We didn’t come up with this eminently logical plan. This is actually a national movement that makes a lot of sense: Small Business Saturday. Today is the second annual observance.

Small Business Saturday, a way to focus attention on small businesses and regain a portion of the shoppers who flock to big-box and chain stores on Black Friday and Cyber Monday, seems to be gaining momentum with customers and locally owned businesses.

Studies have shown that shopping at locally owned businesses has a greater economic impact on a community than shopping at big-box or chain stores. An October 2004 report by the Chicago-based Andersonville Study of Retail Economics found that spending $100 at a locally owned store produces $68 in additional local economic impact, while doing the same at a chain store produces $43 in local impact.

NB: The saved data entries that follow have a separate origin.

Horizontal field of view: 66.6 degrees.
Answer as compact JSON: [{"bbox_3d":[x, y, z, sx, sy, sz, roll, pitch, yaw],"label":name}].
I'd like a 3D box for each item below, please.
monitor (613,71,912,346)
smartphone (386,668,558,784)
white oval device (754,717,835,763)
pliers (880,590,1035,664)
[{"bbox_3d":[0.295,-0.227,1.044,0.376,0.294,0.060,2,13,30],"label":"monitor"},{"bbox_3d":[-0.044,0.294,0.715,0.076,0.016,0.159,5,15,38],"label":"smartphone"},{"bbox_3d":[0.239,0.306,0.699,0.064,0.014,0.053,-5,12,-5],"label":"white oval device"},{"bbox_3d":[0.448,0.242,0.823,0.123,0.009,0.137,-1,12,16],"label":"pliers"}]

A September 2009 report by the Urban Conservancy reached similar conclusions. That study examined data from 15 locally owned businesses in New Orleans and compared their impact on the economy to a typical midscale big-box store. It found that 16 percent of the money spent in the big-box stores stayed in the local economy, while the local retailers returned 32 percent of their revenue to the local economy. The reason: Local stores purchased goods and services from other local businesses, while the national-chain store tended not to.

Local small-business owners often have a great sense of community, too. That doesn’t the mean the local managers of national chains don’t; many are local themselves, and those who aren’t often enthusiastically adapt. But locally owned stores have consistent connections.

Don’t quit shopping at national chains. Just keep local merchants in mind when you shop. OK, you may go now.